▶ [Texto de la página]
========================================================================

En casa de Amparo y Victoriano, productores de papas andinas en las alturas extremas de Kishki, en la sierra central peruana, se crían ovejas, gallinas, patos, pavos, algún cerdo que otro y el omnipresente cuy. Matan un cerdo al año para consumo propio y un cuy para la fiesta principal, que suele ser la del cumpleaños de Amparo, y el resto se vende; entre animales y papas pagaron los estudios de cinco hijos. Sus comidas son monolíticas: papa con caldo en el desayuno, papa con salsa para el almuerzo y mazamorra de papas en la noche, con azúcar y leche de sus animales. También algo de queso para la uchucuta. La historia se repite casi paso por paso en el caserío de Victoria, productora de papas y tubérculos andinos en Condorccocha, en el distrito ayacuchano de Chiara, o virando hacia el maíz en las cocinas de Magdaluz, Victoria, Cristina y las otras mujeres que forman una pequeña cooperativa dedicada al cultivo de choclo en Pampas, Huancavelica: el maíz es el elemento básico de todas las comidas. Así fue hasta ayer mismo en el universo de la agricultura de subsistencia: cultivabas y criabas animales para comer, tejer o trocar.

A mitad de mi última escalada hacia la casa de Victoriano me señaló la figura de su padre, que acechaba un venado en una ladera vecina. Andaba cerca de los 80 y todavía podía bajar el monte con un venado en la espalda. Cuando le pregunto por la expectativa de vida en esta parte de la sierra responde que ha bajado, ya no es normal que pasen de 85 años. La generación de su padre vive rodeando los 100. Culpa de la diferencia al cambio de dieta: ahora venden las papas para comprar fideos, arroz y conservas de atún, o para comer pollos y chanchos alimentados con no se sabe qué cuando bajan a Huancayo. Pasaron de la agricultura de supervivencia, completamente natural, a la dieta de los cereales manipulados, los pesticidas, los tratamientos químicos al campo y las proteínas animales deudoras de todo lo anterior. Aparecieron enfermedades que antes no sufrían.

========================================================================

▶ [Conjunto de datos]
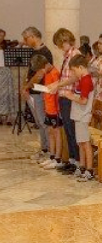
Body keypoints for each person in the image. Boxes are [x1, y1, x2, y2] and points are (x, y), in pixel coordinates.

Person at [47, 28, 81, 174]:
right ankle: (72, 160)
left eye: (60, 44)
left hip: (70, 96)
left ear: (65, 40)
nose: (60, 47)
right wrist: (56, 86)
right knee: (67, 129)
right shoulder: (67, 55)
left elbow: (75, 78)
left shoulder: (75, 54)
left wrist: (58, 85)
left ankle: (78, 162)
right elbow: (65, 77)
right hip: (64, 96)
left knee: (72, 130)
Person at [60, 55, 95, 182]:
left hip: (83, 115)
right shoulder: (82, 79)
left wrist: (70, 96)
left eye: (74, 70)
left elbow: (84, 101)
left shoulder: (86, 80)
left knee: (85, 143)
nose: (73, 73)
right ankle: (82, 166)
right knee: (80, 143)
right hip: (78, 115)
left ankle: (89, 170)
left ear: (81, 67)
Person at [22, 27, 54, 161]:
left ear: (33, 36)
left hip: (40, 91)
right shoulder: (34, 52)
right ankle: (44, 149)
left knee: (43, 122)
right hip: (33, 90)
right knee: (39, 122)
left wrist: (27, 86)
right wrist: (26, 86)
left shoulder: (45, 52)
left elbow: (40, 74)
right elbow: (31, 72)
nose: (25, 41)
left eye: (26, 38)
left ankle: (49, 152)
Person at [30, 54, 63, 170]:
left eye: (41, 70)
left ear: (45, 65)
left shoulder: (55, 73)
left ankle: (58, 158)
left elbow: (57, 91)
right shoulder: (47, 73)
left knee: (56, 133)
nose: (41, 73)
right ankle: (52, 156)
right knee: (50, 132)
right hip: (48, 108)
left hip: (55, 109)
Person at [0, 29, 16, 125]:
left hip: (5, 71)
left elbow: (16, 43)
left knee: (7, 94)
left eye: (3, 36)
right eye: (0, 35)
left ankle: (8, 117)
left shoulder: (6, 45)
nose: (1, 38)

========================================================================

▶ [La tarea] Traduce al inglés esta oración del texto sobre la alimentación en la sierra peruana: "Sus comidas son monolíticas: papa con caldo en el desayuno, papa con salsa para el almuerzo y mazamorra de papas en la noche, con azúcar y leche de sus animales." Las entradas son material independiente del texto.

▶ [Tu solución] Their meals are monolithic: potatoes with broth for breakfast, potatoes with sauce for lunch, and potato mazamorra at night, with sugar and milk from their animals.